Yes, the constant contrarianism to everything Vučić does is a tactical move by the opposition, but a useless one. You know how many nationalist votes she’ll get from this? Zero. You know how many non-nationalist votes she’ll lose? Battalions.

It’s as if Vučić would say, “You know, folks, I really like wearing clothes,” and the supposedly rational, democratic parties would start screaming from the top of their lungs, “NUDISM IS THE WAY! EVERYONE GET NAKED RIGHT NOW!”.

I like Marinika, she’s one of our cooler politicians, would still vote for her, but come on, seriously, they need to get a grip on reality.

Vučić gave an interview with the German Cicero about the possibility of selling Serbian stockpiles of ammunition to European customers, and the fact that the ammunition might end up in Ukraine doesn’t bother the Serbian authorities. The comments that followed were nothing short of a barrage of nonsense.

The Vučić regime avoids conflicts with Brussels and Washington at all costs. The export of artillery ammunition from Serbia, whose final destination is Ukraine, is a kind of compensation that the domestic regime pays in order not to impose sanctions on Russia.” – Aleksandar Đokić, political scientist, N1 television.

Serbia is also facing the consequences of a wrong policy regarding the development of certain capacities of the dedicated military industry. In the last 20 years, the production of ammunition was forced as a labor-intensive part of the industry, where there was no need for particularly large investments.

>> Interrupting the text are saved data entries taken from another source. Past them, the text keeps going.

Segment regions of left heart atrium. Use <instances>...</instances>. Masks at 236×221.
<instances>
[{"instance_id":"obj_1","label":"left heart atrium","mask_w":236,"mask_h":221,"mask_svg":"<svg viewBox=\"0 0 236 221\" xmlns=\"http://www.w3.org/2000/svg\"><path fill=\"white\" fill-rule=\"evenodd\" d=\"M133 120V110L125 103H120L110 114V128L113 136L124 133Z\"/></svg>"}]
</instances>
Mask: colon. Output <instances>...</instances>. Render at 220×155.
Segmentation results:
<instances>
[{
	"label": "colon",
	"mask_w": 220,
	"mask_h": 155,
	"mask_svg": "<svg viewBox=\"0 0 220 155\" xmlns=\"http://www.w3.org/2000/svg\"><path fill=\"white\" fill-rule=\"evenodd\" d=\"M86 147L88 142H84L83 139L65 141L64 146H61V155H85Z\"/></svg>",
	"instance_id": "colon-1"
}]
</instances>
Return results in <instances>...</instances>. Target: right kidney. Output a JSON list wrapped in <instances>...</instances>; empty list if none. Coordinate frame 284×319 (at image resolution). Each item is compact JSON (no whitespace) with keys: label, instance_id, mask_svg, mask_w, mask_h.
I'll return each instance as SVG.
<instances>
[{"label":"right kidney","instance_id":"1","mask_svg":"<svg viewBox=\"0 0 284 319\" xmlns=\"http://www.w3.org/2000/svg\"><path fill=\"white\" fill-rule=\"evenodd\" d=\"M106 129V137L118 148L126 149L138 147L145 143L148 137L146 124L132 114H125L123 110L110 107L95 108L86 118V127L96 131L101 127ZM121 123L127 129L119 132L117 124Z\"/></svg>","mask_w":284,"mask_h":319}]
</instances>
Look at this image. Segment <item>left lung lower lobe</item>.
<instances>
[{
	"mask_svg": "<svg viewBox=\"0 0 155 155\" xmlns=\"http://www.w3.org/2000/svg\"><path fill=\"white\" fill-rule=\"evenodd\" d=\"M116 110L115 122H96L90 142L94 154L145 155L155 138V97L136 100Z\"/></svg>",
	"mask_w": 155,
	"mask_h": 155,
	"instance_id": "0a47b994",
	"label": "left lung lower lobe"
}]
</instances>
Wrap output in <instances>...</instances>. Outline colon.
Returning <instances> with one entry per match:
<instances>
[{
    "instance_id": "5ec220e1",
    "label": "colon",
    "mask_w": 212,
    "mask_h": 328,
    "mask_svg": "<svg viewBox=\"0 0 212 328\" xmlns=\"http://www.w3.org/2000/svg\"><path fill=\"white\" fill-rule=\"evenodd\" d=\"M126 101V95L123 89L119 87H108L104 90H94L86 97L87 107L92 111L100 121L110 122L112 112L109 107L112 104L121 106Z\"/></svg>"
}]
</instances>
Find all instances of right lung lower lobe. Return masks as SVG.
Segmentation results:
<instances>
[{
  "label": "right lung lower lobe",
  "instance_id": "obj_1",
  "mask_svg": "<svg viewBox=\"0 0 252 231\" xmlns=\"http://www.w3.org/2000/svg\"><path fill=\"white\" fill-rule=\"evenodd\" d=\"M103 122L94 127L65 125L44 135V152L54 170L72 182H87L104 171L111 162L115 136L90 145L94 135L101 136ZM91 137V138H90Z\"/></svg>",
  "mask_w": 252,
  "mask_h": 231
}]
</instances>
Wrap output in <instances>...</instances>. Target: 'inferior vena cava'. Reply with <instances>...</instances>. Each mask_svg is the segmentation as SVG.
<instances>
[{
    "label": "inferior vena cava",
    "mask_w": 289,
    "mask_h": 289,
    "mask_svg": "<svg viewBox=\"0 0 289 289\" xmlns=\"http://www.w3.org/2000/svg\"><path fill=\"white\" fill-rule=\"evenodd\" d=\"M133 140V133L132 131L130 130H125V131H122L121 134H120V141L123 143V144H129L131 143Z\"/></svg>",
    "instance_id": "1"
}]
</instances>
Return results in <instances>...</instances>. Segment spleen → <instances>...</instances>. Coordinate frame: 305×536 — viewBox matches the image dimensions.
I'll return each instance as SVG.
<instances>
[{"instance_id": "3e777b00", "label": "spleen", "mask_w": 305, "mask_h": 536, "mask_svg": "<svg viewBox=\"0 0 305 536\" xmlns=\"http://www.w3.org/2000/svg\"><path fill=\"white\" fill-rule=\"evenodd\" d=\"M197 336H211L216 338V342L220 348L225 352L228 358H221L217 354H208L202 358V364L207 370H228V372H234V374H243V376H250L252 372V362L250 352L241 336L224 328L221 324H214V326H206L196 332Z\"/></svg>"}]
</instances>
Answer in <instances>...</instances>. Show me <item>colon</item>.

Ammunition is a highly sought-after item on the market, but at the same time the most sensitive of the other products of the military industry because there are a number of international conventions that prohibit the export of weapons and military equipment to war-torn regions. Serbia would have to issue a use permit for the end user,” – the former ambassador of Serbia to Belarus, Srećko Đukić, N1 television.

We had Zdravko Ponoš (another opposition politician and a retired general) shilling for poor betrayed Putin last summer, and now former ambassadors making up imaginary conventions forbidding arms exports to conflict zones on supposedly independent N1 TV. Too much production capacity, he says.

Rest assured that when defense and construction companies’ employees see and hear this, they tell Ponoš, ambassadors, N1, and Maria Zakharova to bite them and will vote for the ruling party out of spite. They know full well that they need food on the table – they don’t care about privileged people on TV and are not fans of hunger.

So the epidemic of hunger strikes in Serbia will most likely not move them much.

Dijana Hrka, mother of one of the victims of the canopy collapse, Uglješa Mrdić, a ruling party MP, and transport operator Milomir Jaćimović and his son are all on hunger strikes.

The only person in Serbian political history who had a “successful” hunger strike was Tomislav Nikolić, Vučić’s party comrade, who was elected as the president of Serbia in 2012.

Dijana Hrka is being “taken care of” by war veterans who circle both opposing camps of Serbian protests.

Here’s one of them.

Mrs. Hrka’s participation in student rallies has raised a few eyebrows amongst the onlookers when she joined the crowd in chanting homophobic and racist slurs aimed at Aleksandar Vučić, the obscene behavior that has been the trademark of the protests.

Both camps need more and more buses to drag “supporters” to faint massiveness, and more and more likers and clickers on X and Facebook. More and more hunger strikers to elicit sympathy, and more and more “student friends from Serbia” to sugarcoat themselves before foreigners.

The “neutrals” have come to the conclusion that this is all an internal matter between the two factions of the same right-wing electorate, and that those two factions are two giant pigsties. No wonder they use the same tactics to get to power. So there is no need to get involved.